> _WHAT TO PRODUCE_
Copy all records verbatim, images excluded.

*** Opening DATA TO EXAMINE ***

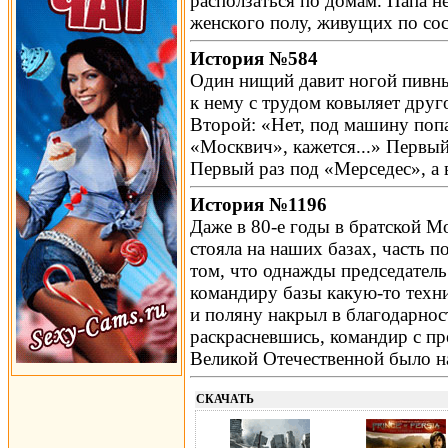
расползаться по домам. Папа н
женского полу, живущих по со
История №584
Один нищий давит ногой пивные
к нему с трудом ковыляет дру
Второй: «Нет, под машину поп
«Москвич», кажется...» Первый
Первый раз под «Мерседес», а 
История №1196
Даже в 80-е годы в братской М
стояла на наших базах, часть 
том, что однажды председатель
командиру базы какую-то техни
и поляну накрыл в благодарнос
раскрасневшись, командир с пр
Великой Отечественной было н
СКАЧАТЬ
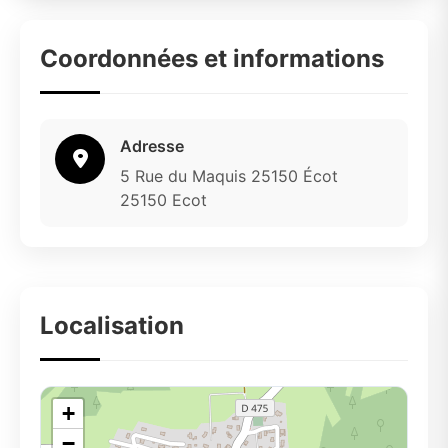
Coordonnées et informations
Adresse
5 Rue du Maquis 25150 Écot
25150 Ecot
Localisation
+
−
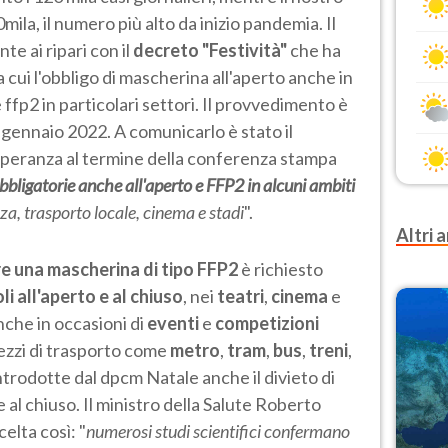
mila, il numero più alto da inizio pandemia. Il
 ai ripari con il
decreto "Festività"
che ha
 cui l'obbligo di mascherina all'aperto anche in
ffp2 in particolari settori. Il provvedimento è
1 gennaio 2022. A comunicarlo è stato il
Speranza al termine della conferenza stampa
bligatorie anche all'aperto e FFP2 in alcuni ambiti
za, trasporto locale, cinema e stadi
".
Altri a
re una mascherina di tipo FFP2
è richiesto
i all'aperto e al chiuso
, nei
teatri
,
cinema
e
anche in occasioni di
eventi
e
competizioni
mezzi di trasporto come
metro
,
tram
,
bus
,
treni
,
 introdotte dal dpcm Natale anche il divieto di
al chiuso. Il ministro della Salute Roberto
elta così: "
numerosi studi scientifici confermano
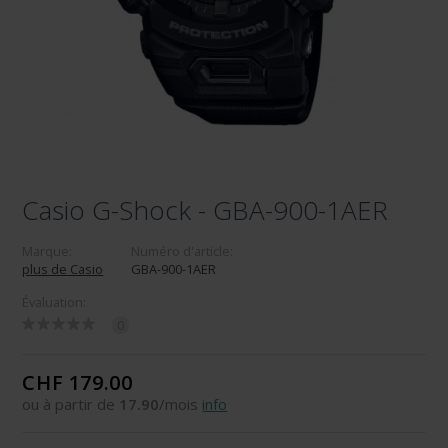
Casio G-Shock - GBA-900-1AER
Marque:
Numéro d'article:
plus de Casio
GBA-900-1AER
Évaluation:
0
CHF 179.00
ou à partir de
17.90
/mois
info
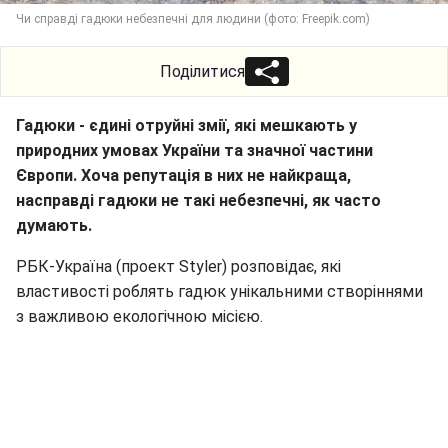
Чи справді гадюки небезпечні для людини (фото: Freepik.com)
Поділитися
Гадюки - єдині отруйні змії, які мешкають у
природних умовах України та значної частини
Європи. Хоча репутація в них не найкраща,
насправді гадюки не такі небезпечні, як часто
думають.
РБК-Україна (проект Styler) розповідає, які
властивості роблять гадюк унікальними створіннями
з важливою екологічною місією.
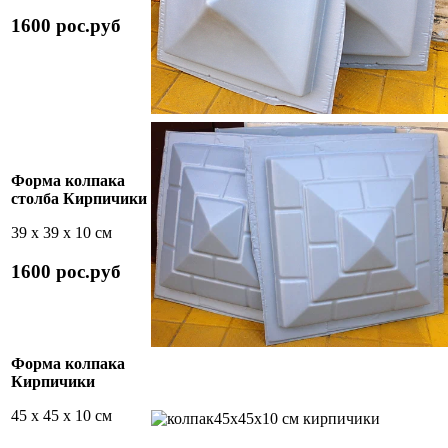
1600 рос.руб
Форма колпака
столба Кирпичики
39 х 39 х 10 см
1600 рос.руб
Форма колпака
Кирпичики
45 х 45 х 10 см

*** Closing DATA TO EXAMINE ***

> _ANSWER TO THE PROBLEM_
расползаться по домам. Папа н
женского полу, живущих по со
История №584
Один нищий давит ногой пивные
к нему с трудом ковыляет дру
Второй: «Нет, под машину поп
«Москвич», кажется...» Первый
Первый раз под «Мерседес», а 
История №1196
Даже в 80-е годы в братской М
стояла на наших базах, часть 
том, что однажды председатель
командиру базы какую-то техни
и поляну накрыл в благодарнос
раскрасневшись, командир с пр
Великой Отечественной было н
СКАЧАТЬ
Coordonnées et informations
Adresse
5 Rue du Maquis 25150 Écot
25150 Ecot
Localisation
+
−
mila, il numero più alto da inizio pandemia. Il
 ai ripari con il
decreto "Festività"
che ha
 cui l'obbligo di mascherina all'aperto anche in
ffp2 in particolari settori. Il provvedimento è
1 gennaio 2022. A comunicarlo è stato il
Speranza al termine della conferenza stampa
bligatorie anche all'aperto e FFP2 in alcuni ambiti
za, trasporto locale, cinema e stadi
".
Altri a
re una mascherina di tipo FFP2
è richiesto
i all'aperto e al chiuso
, nei
teatri
,
cinema
e
anche in occasioni di
eventi
e
competizioni
mezzi di trasporto come
metro
,
tram
,
bus
,
treni
,
 introdotte dal dpcm Natale anche il divieto di
al chiuso. Il ministro della Salute Roberto
elta così: "
numerosi studi scientifici confermano
Casio G-Shock - GBA-900-1AER
Marque:
Numéro d'article:
plus de Casio
GBA-900-1AER
Évaluation:
0
CHF 179.00
ou à partir de
17.90
/mois
info
Чи справді гадюки небезпечні для людини (фото: Freepik.com)
Поділитися
Гадюки - єдині отруйні змії, які мешкають у
природних умовах України та значної частини
Європи. Хоча репутація в них не найкраща,
насправді гадюки не такі небезпечні, як часто
думають.
РБК-Україна (проект Styler) розповідає, які
властивості роблять гадюк унікальними створіннями
з важливою екологічною місією.
1600 рос.руб
Форма колпака
столба Кирпичики
39 х 39 х 10 см
1600 рос.руб
Форма колпака
Кирпичики
45 х 45 х 10 см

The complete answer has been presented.